About midway through Wednesday night’s Knicks Nets game, I had to stop myself from asking my editor for space in the Friday paper. I felt as if the game was one great big “I told you so” for me. I’ve been saying that having Marbury and Crawford together and having Curry and Randolph together on the court at the same time was counterproductive due to overlapping skill sets. Now without Marbury and Curry out, the Knicks have their most efficient offensive showing of the season.
The Knicks typically put up 101.8 points per 100 possessions. Last night they were on pace for 114.9, a mark if sustained would have them among the top offenses in the league. With only one low post offensive threat and one threat to shoot ballhandler on the floor at any given time, the Knick offense really thrived ; they committed only ten turnovers and only two in the second half.

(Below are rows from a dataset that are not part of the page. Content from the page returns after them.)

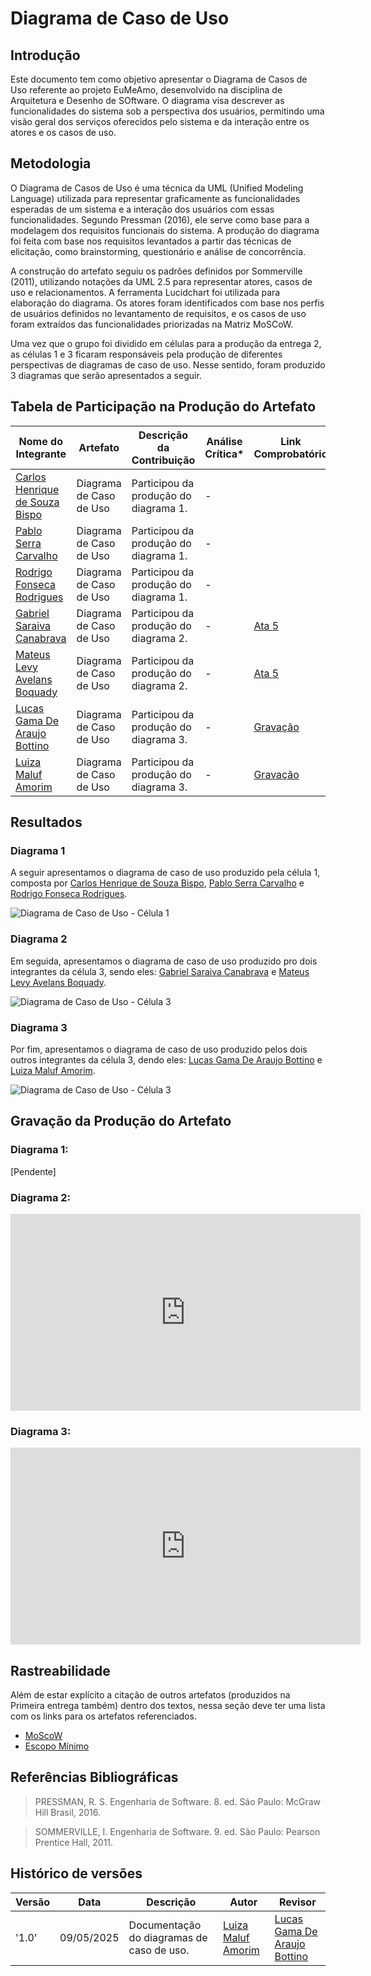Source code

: # __Diagrama de Caso de Uso__

## __Introdução__

Este documento tem como objetivo apresentar o Diagrama de Casos de Uso referente ao projeto EuMeAmo, desenvolvido na disciplina de Arquitetura e Desenho de SOftware. O diagrama visa descrever as funcionalidades do sistema sob a perspectiva dos usuários, permitindo uma visão geral dos serviços oferecidos pelo sistema e da interação entre os atores e os casos de uso.

## __Metodologia__

O Diagrama de Casos de Uso é uma técnica da UML (Unified Modeling Language) utilizada para representar graficamente as funcionalidades esperadas de um sistema e a interação dos usuários com essas funcionalidades. Segundo Pressman (2016), ele serve como base para a modelagem dos requisitos funcionais do sistema. A produção do diagrama foi feita com base nos requisitos levantados a partir das técnicas de elicitação, como brainstorming, questionário e análise de concorrência.

A construção do artefato seguiu os padrões definidos por Sommerville (2011), utilizando notações da UML 2.5 para representar atores, casos de uso e relacionamentos. A ferramenta Lucidchart foi utilizada para elaboração do diagrama. Os atores foram identificados com base nos perfis de usuários definidos no levantamento de requisitos, e os casos de uso foram extraídos das funcionalidades priorizadas na Matriz MoSCoW.

Uma vez que o grupo foi dividido em células para a produção da entrega 2, as células 1 e 3 ficaram responsáveis pela produção de diferentes perspectivas de diagramas de caso de uso. Nesse sentido, foram produzido 3 diagramas que serão apresentados a seguir.

## __Tabela de Participação na Produção do Artefato__


<center>

| <center>Nome do<br>Integrante | <center>Artefato | <center>Descrição da<br>Contribuição | <center>Análise Crítica* | <center>Link Comprobatório |
|------------|----------|------------|------------|---------|
|  [Carlos Henrique de Souza Bispo](https://github.com/carlinn1)| Diagrama de Caso de Uso | Participou da produção do diagrama 1. | -  |  |
|  [Pablo Serra Carvalho](https://github.com/Pabloserrapxx)| Diagrama de Caso de Uso | Participou da produção do diagrama 1. | -  |  |
|  [Rodrigo Fonseca Rodrigues](https://github.com/rodfon3301)| Diagrama de Caso de Uso | Participou da produção do diagrama 1. | -  |  |
|  [Gabriel Saraiva Canabrava](https://github.com/gabrielsarcan) | Diagrama de Caso de Uso | Participou da produção do diagrama 2. | -  | [Ata 5](../Projeto/IniciativasExtras/ata_05.md) |
|  [Mateus Levy Avelans Boquady](https://github.com/mateus9levy)| Diagrama de Caso de Uso | Participou da produção do diagrama 2. | -  | [Ata 5](../Projeto/IniciativasExtras/ata_05.md)  |
|  [Lucas Gama De Araujo Bottino](https://github.com/bottinolucas) | Diagrama de Caso de Uso | Participou da produção do diagrama 3. | -  | [Gravação](https://www.youtube.com/watch?v=Es0skSnM9ms)  |
|  [Luiza Maluf Amorim](https://github.com/LuizaMaluf) | Diagrama de Caso de Uso | Participou da produção do diagrama 3. | -  | [Gravação](https://www.youtube.com/watch?v=Es0skSnM9ms) |

</center>


## __Resultados__

### __Diagrama 1__

A seguir apresentamos o diagrama de caso de uso produzido pela célula 1, composta por [Carlos Henrique de Souza Bispo](https://github.com/carlinn1), [Pablo Serra Carvalho](https://github.com/Pabloserrapxx) e [Rodrigo Fonseca Rodrigues](https://github.com/rodfon3301).

![Diagrama de Caso de Uso - Célula 1](../assets/DiagramaCasoUso/DiagramaCasoUso.png)

### __Diagrama 2__

Em seguida, apresentamos o diagrama de caso de uso produzido pro dois integrantes da célula 3, sendo eles: [Gabriel Saraiva Canabrava](https://github.com/gabrielsarcan) e [Mateus Levy Avelans Boquady](https://github.com/mateus9levy).

![Diagrama de Caso de Uso - Célula 3](../assets/DiagramaCasoUso/DiagramaCasoUso2.png)

### __Diagrama 3__

Por fim, apresentamos o diagrama de caso de uso produzido pelos dois outros integrantes da célula 3, dendo eles: [Lucas Gama De Araujo Bottino](https://github.com/bottinolucas) e [Luiza Maluf Amorim](https://github.com/LuizaMaluf).

![Diagrama de Caso de Uso - Célula 3](../assets/DiagramaCasoUso/DiagramaCasoUso3.png)

## __Gravação da Produção do Artefato__

### __Diagrama 1:__

[Pendente]

### __Diagrama 2:__

<iframe width="560" height="315" src="https://www.youtube.com/embed/jAlEcjAqHGM?si=NizRiWP8tw_Fp3Q4" title="YouTube video player" frameborder="0" allow="accelerometer; autoplay; clipboard-write; encrypted-media; gyroscope; picture-in-picture; web-share" referrerpolicy="strict-origin-when-cross-origin" allowfullscreen></iframe>

### __Diagrama 3:__

<iframe width="560" height="315" src="https://www.youtube.com/embed/Es0skSnM9ms?si=F3-Y6rblg2qC311v" title="YouTube video player" frameborder="0" allow="accelerometer; autoplay; clipboard-write; encrypted-media; gyroscope; picture-in-picture; web-share" referrerpolicy="strict-origin-when-cross-origin" allowfullscreen></iframe>

## __Rastreabilidade__

Além de estar explícito a citação de outros artefatos (produzidos na Primeira entrega também) dentro dos textos, nessa seção deve ter uma lista com os links para os artefatos referenciados.

- [MoScoW](https://unbarqdsw2025-1-turma01.github.io/2025.1-T01-_G3_EuMeAmo_Entrega_01/#/Base/1.5.7.Priorizacao)
- [Escopo Mínimo](https://unbarqdsw2025-1-turma01.github.io/2025.1-T01-_G3_EuMeAmo_Entrega_01/#/Base/1.5.8.Escopo-minimo)

## __Referências Bibliográficas__

> PRESSMAN, R. S. Engenharia de Software. 8. ed. São Paulo: McGraw Hill Brasil, 2016.

> SOMMERVILLE, I. Engenharia de Software. 9. ed. São Paulo: Pearson Prentice Hall, 2011.


## __Histórico de versões__

| Versão | Data | Descrição | Autor | Revisor |
|--------|------|-----------|-------|---------|
| '1.0'  | 09/05/2025 | Documentação do diagramas de caso de uso. | [Luiza Maluf Amorim](https://github.com/LuizaMaluf) | [Lucas Gama De Araujo Bottino](https://github.com/bottinolucas)| 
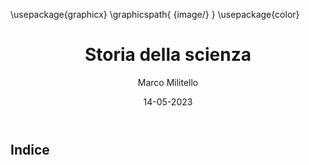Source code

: ---
documentclass: article
fontsize: 12pt

header-includes: |
    \usepackage{graphicx}
    \graphicspath{ {image/} }
    \usepackage{color}

title: Storia della scienza
date: 14-05-2023
author: Marco Militello

geometry:
    - a4paper
    - right=1cm
    - left=1cm
    - top=2.5cm
    - bottom=2cm

toc: true
toc-title: Indice
---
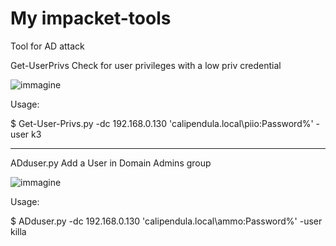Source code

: # My impacket-tools
Tool for AD attack

Get-UserPrivs
Check for user privileges with a low priv credential

![immagine](https://user-images.githubusercontent.com/28823598/166195626-06206b0e-6d63-4250-9a43-24575e309415.png)

Usage:

$ Get-User-Privs.py -dc 192.168.0.130 'calipendula.local\piio:Password%' -user k3

---


ADduser.py
Add a User in Domain Admins group

![immagine](https://user-images.githubusercontent.com/28823598/166195870-47f33e0b-e6e1-4d2a-8069-6ddedc572cc0.png)

Usage:

$ ADduser.py -dc 192.168.0.130 'calipendula.local\ammo:Password%' -user killa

The Knick offense came at the expense of a Nets team minus Jason Kidd who missed the game due to migraines, and this game underscores that while Kidd’s reputation is for circus passes on the fast break, his greatest value is on defense. All of his teams have improved markedly in Defensive Efficiency, points allowed per 100 possessions, after his arrival, and his absence last night was telling. The Nets were on pace or 106.9 points per 100 possessions last night, a slight improvement over their putrid season average of 100.8, but their defense suffered due to Kidd’s absence.